» Dataset extract

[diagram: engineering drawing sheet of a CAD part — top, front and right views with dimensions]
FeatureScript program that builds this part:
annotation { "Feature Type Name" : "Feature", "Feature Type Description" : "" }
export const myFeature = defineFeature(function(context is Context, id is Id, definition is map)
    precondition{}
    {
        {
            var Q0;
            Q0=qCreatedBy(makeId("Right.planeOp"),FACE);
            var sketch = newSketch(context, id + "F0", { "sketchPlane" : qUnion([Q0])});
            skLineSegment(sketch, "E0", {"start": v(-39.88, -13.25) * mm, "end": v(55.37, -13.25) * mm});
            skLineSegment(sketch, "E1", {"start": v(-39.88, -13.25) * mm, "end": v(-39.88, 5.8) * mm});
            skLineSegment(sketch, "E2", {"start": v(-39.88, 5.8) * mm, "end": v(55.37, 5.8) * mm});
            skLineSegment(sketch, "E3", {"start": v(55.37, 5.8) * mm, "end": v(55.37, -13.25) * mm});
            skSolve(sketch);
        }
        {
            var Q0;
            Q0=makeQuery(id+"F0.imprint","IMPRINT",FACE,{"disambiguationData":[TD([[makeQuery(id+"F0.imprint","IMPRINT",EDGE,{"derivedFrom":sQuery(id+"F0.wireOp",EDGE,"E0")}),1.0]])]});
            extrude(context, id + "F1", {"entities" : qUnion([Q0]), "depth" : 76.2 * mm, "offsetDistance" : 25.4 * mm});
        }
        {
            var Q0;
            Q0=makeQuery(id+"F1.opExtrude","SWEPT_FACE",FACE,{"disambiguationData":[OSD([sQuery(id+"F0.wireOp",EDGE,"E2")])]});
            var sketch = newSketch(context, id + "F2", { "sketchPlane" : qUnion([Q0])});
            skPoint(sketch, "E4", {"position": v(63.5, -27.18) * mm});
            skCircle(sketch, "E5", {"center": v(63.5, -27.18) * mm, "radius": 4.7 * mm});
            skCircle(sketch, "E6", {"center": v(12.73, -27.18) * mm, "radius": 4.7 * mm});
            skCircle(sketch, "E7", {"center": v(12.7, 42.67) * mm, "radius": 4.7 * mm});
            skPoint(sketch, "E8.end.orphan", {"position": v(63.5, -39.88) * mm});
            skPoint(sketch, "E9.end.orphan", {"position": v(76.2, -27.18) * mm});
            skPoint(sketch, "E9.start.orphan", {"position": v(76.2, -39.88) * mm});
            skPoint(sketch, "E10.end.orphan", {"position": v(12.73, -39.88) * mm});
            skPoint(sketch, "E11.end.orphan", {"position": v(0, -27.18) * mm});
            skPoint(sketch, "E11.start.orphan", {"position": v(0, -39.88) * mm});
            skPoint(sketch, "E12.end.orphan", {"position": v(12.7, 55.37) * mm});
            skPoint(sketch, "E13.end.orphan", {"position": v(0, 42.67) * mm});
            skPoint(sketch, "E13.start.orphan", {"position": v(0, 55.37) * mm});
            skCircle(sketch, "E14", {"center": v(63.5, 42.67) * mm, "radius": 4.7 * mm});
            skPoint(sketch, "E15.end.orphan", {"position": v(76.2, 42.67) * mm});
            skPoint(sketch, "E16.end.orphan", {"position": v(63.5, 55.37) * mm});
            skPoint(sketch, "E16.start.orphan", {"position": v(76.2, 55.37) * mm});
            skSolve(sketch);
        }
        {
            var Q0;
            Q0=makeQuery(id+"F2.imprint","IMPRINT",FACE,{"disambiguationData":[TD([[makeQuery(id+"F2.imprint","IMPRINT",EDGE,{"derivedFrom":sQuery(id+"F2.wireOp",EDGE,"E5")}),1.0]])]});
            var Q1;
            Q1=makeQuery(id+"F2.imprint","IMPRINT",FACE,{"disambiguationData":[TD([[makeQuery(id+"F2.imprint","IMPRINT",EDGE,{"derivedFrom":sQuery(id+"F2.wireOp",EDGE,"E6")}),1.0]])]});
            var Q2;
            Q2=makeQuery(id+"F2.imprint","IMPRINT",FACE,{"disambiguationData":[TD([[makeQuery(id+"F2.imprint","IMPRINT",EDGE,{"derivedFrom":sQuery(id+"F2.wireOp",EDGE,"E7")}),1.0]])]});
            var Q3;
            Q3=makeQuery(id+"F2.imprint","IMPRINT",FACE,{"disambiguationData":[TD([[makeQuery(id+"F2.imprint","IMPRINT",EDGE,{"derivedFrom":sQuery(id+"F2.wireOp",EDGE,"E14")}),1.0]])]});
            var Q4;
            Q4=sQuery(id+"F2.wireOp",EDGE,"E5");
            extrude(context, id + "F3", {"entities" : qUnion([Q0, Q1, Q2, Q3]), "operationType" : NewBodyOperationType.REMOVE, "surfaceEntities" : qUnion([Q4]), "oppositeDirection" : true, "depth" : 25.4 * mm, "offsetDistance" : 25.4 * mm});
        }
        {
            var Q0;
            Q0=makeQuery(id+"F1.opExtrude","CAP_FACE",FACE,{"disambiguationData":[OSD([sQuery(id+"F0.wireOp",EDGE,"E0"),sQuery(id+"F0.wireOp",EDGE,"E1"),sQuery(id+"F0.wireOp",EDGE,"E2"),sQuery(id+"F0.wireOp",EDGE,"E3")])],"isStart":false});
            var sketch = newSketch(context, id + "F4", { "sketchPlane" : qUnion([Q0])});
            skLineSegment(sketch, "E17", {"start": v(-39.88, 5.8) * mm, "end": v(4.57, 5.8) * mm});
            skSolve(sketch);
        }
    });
...
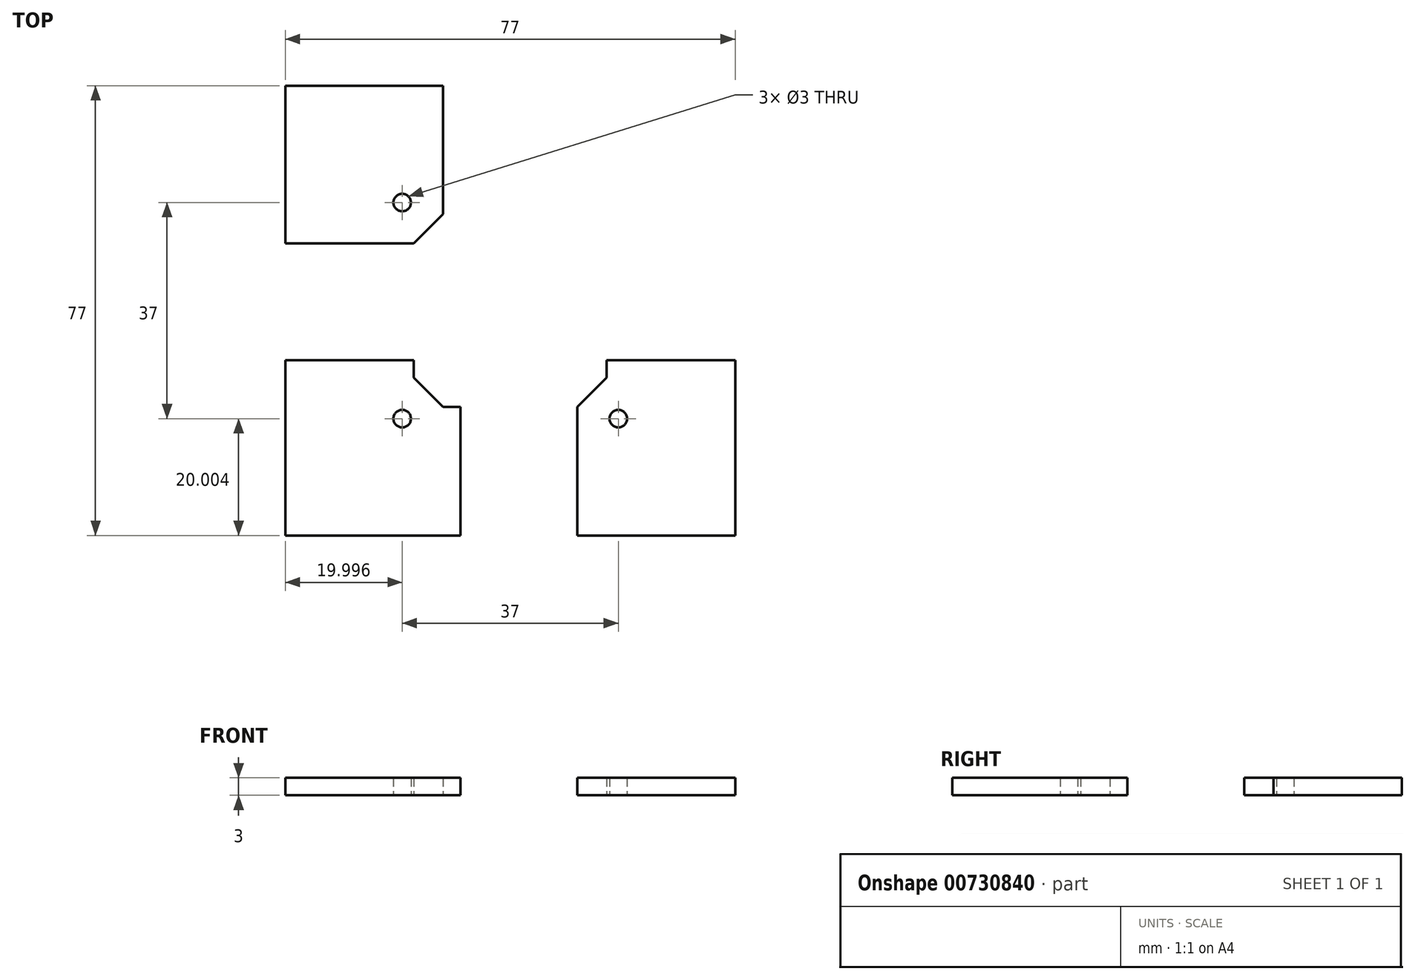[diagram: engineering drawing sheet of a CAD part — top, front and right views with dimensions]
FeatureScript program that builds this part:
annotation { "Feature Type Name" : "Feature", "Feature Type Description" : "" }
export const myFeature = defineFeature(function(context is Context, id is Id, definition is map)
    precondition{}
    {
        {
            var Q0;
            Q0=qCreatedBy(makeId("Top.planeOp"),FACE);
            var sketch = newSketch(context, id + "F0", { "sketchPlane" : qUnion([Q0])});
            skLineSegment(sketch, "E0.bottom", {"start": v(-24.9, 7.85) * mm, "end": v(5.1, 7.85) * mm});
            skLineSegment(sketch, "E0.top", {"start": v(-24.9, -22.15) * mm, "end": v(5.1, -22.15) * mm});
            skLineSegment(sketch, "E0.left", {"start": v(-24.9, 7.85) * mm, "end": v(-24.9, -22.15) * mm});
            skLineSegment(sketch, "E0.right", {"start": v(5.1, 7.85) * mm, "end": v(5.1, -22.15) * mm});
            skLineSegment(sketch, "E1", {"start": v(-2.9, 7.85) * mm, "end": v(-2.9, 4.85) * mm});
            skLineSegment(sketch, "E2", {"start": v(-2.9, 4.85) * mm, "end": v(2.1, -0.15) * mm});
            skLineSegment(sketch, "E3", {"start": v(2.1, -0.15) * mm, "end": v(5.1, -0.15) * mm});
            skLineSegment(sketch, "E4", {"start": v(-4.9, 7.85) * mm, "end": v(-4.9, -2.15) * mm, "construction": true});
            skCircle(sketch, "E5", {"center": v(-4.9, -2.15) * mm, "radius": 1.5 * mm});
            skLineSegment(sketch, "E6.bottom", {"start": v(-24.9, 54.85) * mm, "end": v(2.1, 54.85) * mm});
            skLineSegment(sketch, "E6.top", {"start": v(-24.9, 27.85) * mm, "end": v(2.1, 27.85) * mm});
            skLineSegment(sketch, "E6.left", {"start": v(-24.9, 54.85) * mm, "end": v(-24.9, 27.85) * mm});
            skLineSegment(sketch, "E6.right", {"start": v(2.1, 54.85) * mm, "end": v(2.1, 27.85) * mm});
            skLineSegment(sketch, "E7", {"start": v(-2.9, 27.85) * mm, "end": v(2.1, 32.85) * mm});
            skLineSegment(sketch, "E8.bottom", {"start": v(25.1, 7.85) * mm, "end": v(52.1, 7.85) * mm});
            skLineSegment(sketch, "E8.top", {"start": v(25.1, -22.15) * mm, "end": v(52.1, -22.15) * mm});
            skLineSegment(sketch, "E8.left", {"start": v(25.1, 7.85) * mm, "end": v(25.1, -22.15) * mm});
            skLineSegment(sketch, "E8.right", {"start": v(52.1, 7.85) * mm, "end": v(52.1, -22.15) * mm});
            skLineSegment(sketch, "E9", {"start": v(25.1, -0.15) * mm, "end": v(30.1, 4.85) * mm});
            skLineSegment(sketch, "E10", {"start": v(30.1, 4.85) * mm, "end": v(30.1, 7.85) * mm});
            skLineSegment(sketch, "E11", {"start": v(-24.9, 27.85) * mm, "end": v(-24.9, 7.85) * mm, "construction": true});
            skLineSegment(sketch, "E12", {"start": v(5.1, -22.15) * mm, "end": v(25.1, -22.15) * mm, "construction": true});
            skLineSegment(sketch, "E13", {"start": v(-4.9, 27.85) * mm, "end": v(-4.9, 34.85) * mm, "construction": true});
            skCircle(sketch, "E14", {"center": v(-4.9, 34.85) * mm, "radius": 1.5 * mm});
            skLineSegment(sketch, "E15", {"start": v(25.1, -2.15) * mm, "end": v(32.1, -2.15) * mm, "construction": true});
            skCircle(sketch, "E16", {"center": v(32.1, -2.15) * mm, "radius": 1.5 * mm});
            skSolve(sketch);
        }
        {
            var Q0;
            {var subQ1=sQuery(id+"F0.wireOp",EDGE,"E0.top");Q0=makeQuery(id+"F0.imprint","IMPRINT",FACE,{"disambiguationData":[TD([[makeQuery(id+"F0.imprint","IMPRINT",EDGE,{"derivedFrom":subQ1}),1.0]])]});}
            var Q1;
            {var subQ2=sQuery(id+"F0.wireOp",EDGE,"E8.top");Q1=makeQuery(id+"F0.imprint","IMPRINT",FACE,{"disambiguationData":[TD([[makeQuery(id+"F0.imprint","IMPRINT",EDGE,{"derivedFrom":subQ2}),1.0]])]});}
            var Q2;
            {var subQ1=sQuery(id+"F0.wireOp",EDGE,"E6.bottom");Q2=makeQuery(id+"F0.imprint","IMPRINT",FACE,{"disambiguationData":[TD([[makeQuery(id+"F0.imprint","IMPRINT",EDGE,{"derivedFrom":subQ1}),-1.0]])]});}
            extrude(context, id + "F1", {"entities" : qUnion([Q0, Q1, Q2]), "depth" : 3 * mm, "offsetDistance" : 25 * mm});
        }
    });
...
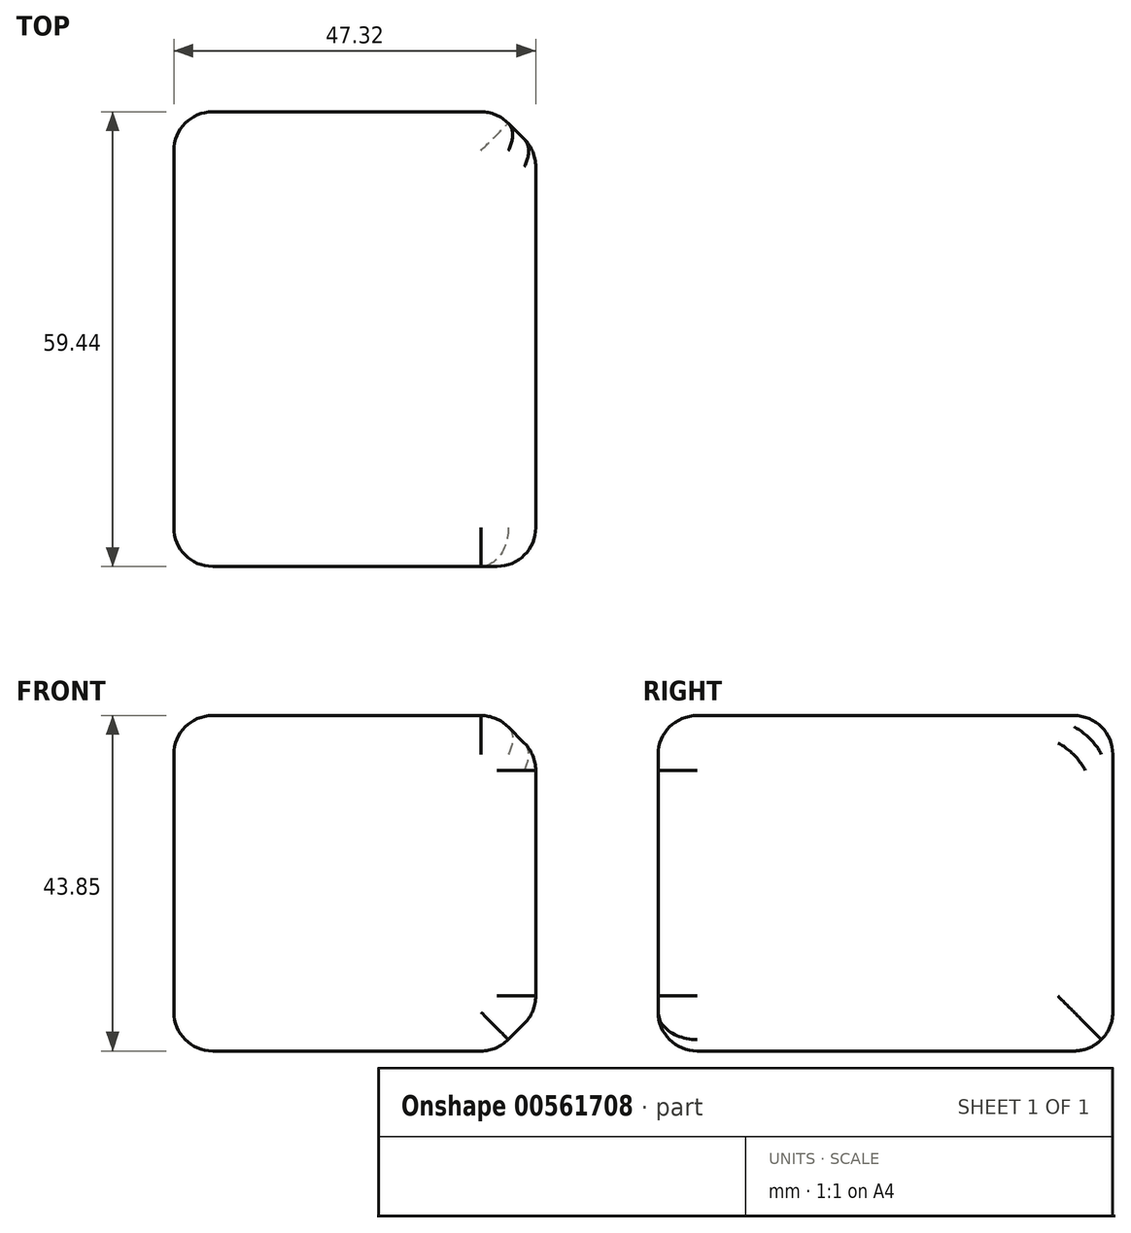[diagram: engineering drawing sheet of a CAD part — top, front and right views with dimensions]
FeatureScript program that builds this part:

» Required work
In how many lines of the records does the string "makeId" appear? Reply with the number only.

» Expected answer
2